Having so timed its action (the court is not considering the merits thereof), defendant now urges that if plaintiff feels his discharge was wrongful he must return to Brazil for relief. The court feels that these circumstances render inapplicable here, the warning of Mr. Justice Holmes in Cuba R. Co. v. Crosby, 222 U.S. 473, 480, 32 S. Ct. 132, 133, 56 L. Ed. 274, 38 L.R.A.,N.S., 40; "But it should be remembered that parties do not enter into civil relations in foreign jurisdictions in reliance upon our courts. They could not complain if our courts refused to meddle with their affairs, and remitted them to the place that established and would enforce their rights."

In discussing the case of Latimer v. S/A Industries Reunidas F. Matarazzo, supra, 175 F.2d at page 185, the Court of Appeals said that "continuous business" within the State of the forum is not enough, that the injustice might be too great, if regardless of all attending "inconveniences", a corporation be compelled to stand trial there merely on that account. However, in view of all of the circumstances here present, the court does not find that a retention of this action would be such an injustice. The question of the "injustice" of "attending circumstances" can not be resolved solely by a reference to the inconveniences attendant on the defendant corporation, but must be considered with the otherwise resulting inconvenience to plaintiff and the overall aspects of the action.

In passing, we should note that defendant relies on the arbitration provision in the employment agreement. While the validity of this agreement and the effect of the arbitration clause is not before the court on this motion, it might be argued that it is indicative of the intention of the parties. However, so regarding it, the court feels that the circumstances surrounding the termination, apart from any justification defendant might or might not have for such severance, obviates further consideration of said clause on this motion.

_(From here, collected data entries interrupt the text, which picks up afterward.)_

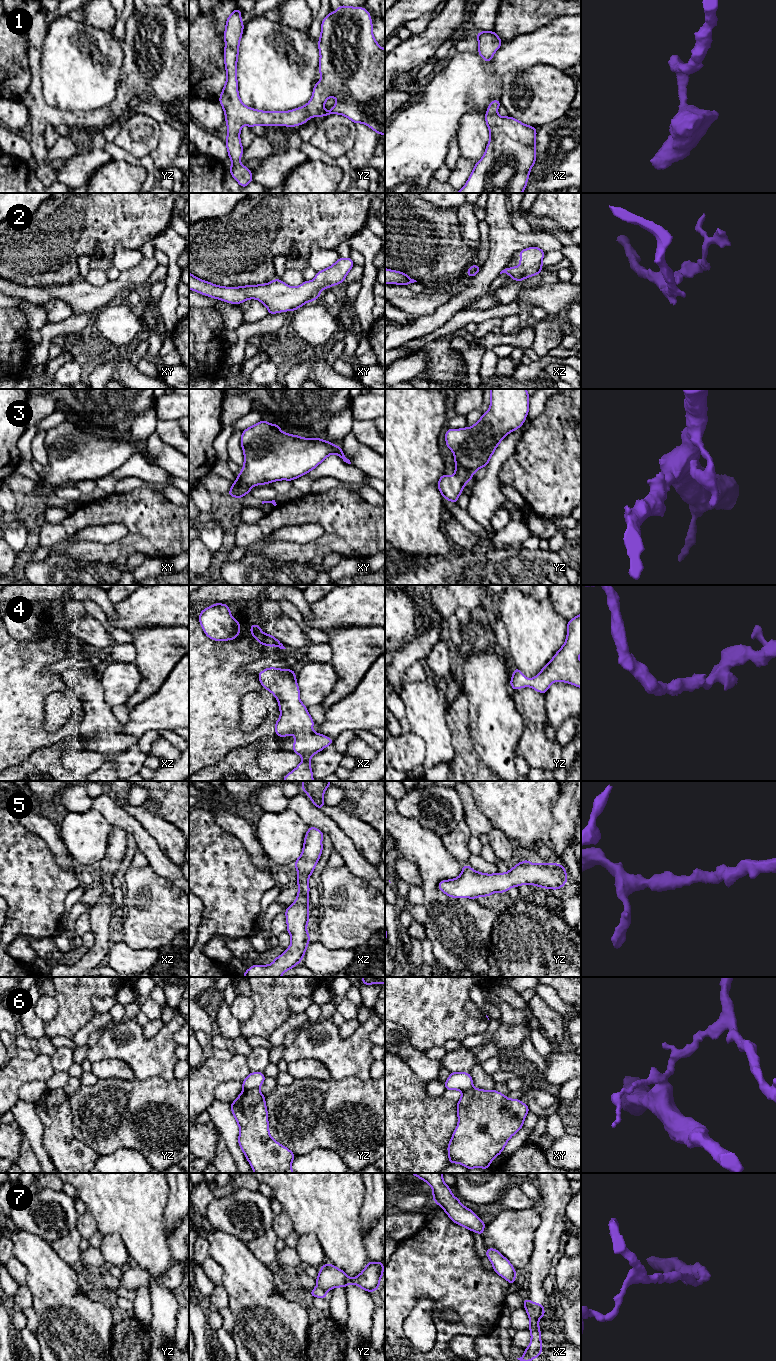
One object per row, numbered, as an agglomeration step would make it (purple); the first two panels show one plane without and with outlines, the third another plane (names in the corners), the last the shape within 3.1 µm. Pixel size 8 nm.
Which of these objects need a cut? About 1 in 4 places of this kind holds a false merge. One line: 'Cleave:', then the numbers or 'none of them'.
Cleave: 6, 7

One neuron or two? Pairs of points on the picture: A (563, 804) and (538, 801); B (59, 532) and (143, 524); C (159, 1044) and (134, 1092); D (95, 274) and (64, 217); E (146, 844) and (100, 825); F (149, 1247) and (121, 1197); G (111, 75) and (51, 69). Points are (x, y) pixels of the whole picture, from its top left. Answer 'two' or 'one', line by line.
A: two
B: one
C: two
D: two
E: two
F: one
G: one

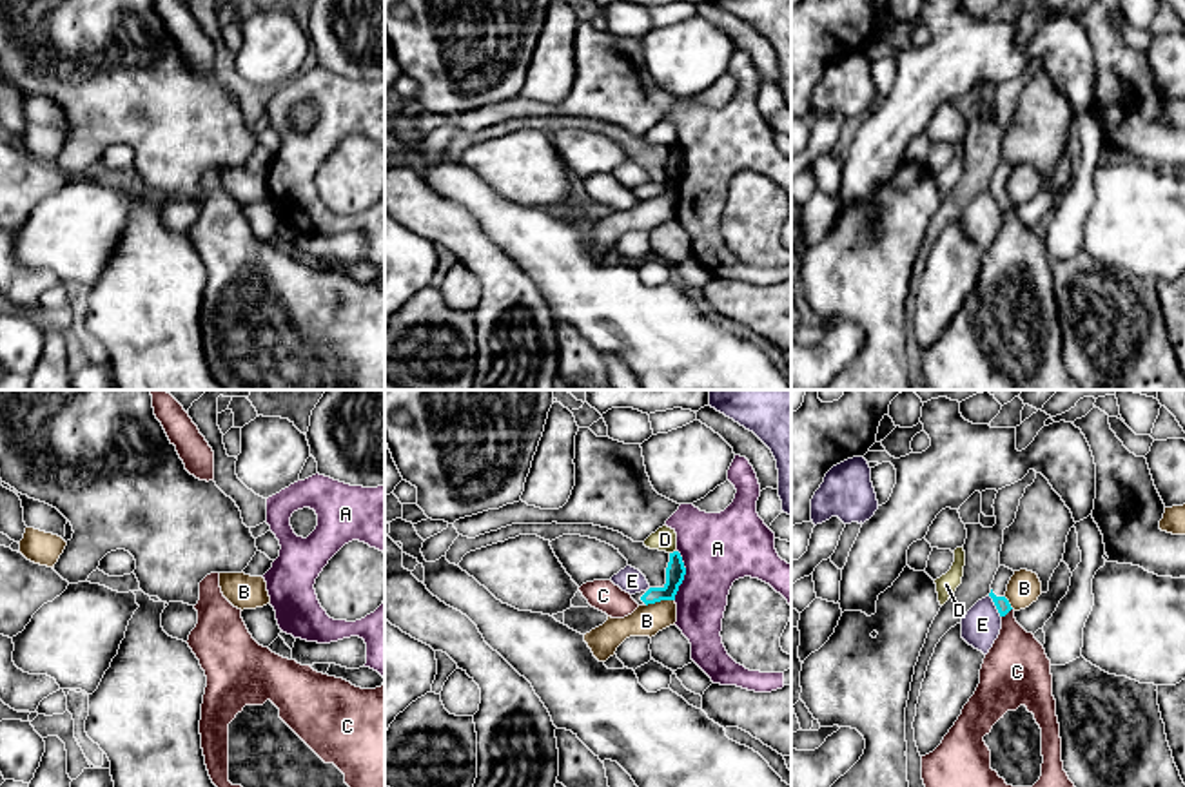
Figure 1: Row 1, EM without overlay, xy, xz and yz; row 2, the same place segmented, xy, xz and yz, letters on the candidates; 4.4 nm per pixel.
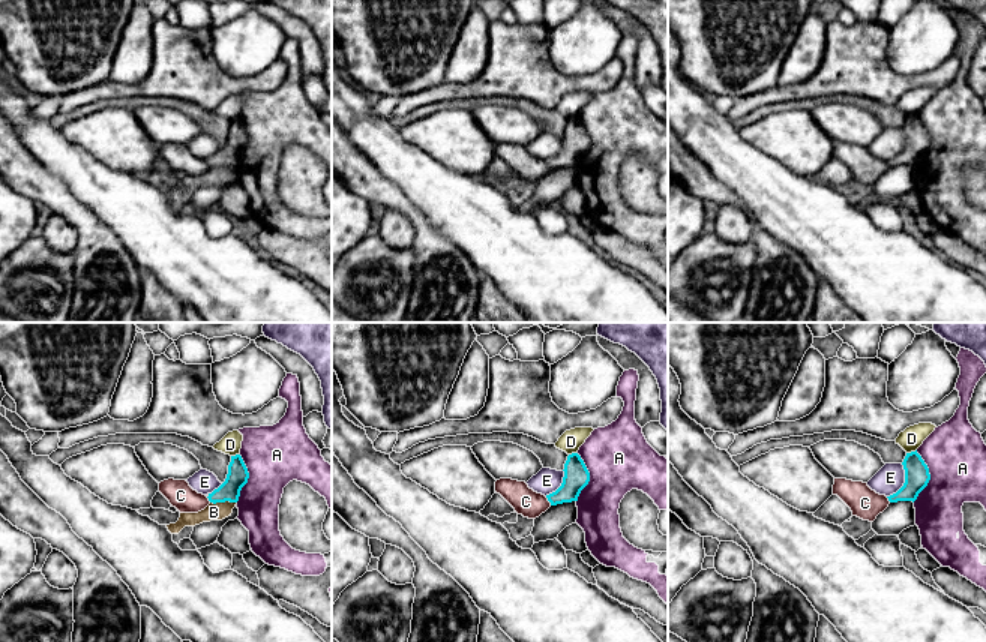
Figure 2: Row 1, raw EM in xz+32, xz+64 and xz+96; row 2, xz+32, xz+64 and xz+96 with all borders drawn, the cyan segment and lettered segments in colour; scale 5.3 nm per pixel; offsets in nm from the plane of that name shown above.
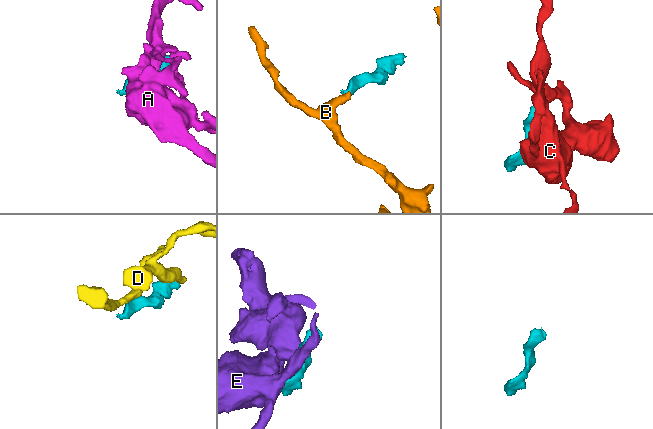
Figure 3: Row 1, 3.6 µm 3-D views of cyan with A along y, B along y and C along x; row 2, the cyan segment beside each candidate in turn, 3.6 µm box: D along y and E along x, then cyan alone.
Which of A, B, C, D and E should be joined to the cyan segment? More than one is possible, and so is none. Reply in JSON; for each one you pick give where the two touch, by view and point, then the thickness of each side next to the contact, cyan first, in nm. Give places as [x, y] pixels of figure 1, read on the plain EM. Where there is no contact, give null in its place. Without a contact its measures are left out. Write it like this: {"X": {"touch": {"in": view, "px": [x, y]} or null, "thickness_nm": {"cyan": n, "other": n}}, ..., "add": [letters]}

Therefore, assuming that the defendant is doing a continuous business in this district and considering all the factors here present, it is the conclusion of this court that the interests of justice will be best served by a denial of this motion.

The motion is accordingly denied.


[1] Defendant has alleged, by way of circumstantial facts, which are uncontroverted, that the personal knowledge of two of plaintiff's three witnesses, as to the facts in issue, is so limited as to be almost nonexistent. Assuming the facts to be as defendant contends, however, if this court were to rule on the necessity for the presence, or the materiality of the testimony, of said witnesses at this point, it would, in effect, be a finding that plaintiff is acting in bad faith on this motion. Such a finding, on the facts before the court, is unwarranted, even though a question is raised in the mind of the court as to the actual need for the presence of said witnesses.